今回、後輩の指導にあたるしこちゃん先生について、吉沢は「先輩としてはあんまり優秀ではないです」と苦笑し、「連続ドラマから見ている人は、しこちゃん先生の駄目なところからの成長をいろいろ感じてもらったと思うんですけど、新たに先輩という要素が乗っかって、またちょっと駄目なところから始まります。ずっとかわいそうな男だなと思いながら演じていました」とコメント。

一方、安田は「しこちゃん先生は、先輩面しているわけではないし、威張ってもいない。自然体で若手と接するという感じですけど、このスペシャルドラマでは、新しい研修生のお二人がちょっと…。しこちゃん先生は優しく声かけをされていていましたよね。先輩として何か教えるというよりは、自分が学んできたことをそのまま素直に伝えるというのかな。だから、新入社員や初めての現場に来た時にこういう先輩だったら取っつきやすいな、という先輩になっていくんじゃないかな、という片鱗がうかがえしました」と説明。

また、高梨はしこちゃん先生のことを「成長してると思います」ときっぱり。加えて「私の演じる羽生仁子という看護師は、患者さんや親御さん、そして先生たちみんなのメンタルもケアしていく役なんですけど、今回のスペシャルで羽生仁子は、しこちゃんのことをある程度一人前として認めているんじゃないかなと感じました。最初の連ドラの時はちょっと助けてあげたり、見守ってあげたりする部分もあったのですが、今回は何をすることもなく見守っている感じでした」と、連ドラとの違いを明かした。

▸ 一覧抜粋
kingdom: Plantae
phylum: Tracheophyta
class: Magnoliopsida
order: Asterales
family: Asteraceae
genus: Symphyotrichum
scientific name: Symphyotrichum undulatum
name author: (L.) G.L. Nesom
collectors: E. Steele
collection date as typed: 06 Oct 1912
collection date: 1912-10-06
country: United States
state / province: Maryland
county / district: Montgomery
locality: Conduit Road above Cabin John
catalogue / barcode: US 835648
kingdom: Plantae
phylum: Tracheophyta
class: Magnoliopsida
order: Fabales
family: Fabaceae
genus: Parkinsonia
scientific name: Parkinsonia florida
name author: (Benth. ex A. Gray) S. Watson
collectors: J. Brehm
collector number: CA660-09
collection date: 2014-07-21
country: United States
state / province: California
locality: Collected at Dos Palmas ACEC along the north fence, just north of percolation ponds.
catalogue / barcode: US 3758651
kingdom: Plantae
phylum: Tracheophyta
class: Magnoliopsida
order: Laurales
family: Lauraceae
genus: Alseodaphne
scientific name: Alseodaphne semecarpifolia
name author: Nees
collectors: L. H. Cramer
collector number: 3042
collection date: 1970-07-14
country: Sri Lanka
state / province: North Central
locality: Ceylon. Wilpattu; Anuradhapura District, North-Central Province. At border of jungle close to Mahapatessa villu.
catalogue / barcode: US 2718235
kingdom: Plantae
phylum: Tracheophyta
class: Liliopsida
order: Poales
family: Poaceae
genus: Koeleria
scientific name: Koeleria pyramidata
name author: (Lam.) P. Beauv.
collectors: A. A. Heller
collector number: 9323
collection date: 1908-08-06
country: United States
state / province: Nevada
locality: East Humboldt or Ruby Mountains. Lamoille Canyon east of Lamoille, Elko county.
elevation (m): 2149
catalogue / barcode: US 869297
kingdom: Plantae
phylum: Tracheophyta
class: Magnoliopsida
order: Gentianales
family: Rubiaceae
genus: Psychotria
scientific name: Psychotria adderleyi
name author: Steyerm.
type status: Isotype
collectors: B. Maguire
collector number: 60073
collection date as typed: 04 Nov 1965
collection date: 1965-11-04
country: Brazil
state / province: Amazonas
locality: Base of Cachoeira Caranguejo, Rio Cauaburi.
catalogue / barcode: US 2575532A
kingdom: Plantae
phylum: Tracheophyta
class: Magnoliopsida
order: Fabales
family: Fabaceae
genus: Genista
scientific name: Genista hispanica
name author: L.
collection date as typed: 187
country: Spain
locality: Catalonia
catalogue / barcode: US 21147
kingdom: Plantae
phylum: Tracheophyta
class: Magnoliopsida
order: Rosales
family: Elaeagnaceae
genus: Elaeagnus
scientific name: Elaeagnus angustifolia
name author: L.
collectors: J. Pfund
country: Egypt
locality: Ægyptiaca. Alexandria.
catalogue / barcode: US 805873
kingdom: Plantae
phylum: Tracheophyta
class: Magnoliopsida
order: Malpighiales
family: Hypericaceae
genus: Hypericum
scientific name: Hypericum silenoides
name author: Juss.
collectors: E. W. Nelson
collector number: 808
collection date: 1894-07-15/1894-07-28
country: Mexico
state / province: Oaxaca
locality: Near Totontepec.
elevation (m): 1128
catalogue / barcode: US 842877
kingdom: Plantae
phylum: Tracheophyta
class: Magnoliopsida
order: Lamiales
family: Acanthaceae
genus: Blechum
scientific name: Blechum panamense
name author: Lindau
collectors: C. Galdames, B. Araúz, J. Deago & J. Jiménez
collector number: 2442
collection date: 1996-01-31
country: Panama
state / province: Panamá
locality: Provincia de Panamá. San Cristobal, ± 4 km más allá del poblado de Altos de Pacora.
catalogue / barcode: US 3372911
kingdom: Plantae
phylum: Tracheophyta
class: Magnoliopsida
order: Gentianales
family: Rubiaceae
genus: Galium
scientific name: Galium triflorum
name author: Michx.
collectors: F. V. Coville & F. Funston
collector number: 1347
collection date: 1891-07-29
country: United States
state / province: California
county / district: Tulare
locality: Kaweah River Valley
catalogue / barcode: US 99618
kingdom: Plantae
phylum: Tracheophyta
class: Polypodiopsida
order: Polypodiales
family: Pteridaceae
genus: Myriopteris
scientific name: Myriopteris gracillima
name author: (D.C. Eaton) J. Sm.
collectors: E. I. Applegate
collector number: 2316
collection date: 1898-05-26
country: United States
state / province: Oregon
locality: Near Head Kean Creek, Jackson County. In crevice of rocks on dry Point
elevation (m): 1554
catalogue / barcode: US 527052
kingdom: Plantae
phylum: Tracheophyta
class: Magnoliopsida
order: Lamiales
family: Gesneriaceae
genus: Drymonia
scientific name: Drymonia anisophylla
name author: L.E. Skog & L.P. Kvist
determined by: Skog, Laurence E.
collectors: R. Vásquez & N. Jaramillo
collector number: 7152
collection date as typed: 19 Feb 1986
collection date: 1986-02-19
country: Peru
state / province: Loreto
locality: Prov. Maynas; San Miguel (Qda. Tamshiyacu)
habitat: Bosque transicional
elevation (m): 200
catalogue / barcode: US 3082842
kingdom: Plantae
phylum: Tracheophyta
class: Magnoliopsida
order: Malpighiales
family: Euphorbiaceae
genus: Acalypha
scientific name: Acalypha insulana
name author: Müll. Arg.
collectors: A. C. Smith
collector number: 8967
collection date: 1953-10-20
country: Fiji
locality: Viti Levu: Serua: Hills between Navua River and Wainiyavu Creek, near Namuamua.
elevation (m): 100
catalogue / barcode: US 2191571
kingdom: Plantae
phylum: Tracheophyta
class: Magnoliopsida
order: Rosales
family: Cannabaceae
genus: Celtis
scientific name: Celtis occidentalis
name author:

▸ 担当課題 A
本文によると、高梨が演じる看護師の名前は何ですか。
▸ 担当課題 B
本文のうち、「一方、安田は「しこちゃん先生」から「じでした」と、連ドラとの違いを明かした。」までを、その語句自体も含めて一字一句違えずに打ち直してください。
一覧の内容は本文とは関係ありません。

▸ 解答欄 A
羽生仁子です。

▸ 解答欄 B
一方、安田は「しこちゃん先生は、先輩面しているわけではないし、威張ってもいない。自然体で若手と接するという感じですけど、このスペシャルドラマでは、新しい研修生のお二人がちょっと…。しこちゃん先生は優しく声かけをされていていましたよね。先輩として何か教えるというよりは、自分が学んできたことをそのまま素直に伝えるというのかな。だから、新入社員や初めての現場に来た時にこういう先輩だったら取っつきやすいな、という先輩になっていくんじゃないかな、という片鱗がうかがえしました」と説明。

また、高梨はしこちゃん先生のことを「成長してると思います」ときっぱり。加えて「私の演じる羽生仁子という看護師は、患者さんや親御さん、そして先生たちみんなのメンタルもケアしていく役なんですけど、今回のスペシャルで羽生仁子は、しこちゃんのことをある程度一人前として認めているんじゃないかなと感じました。最初の連ドラの時はちょっと助けてあげたり、見守ってあげたりする部分もあったのですが、今回は何をすることもなく見守っている感じでした」と、連ドラとの違いを明かした。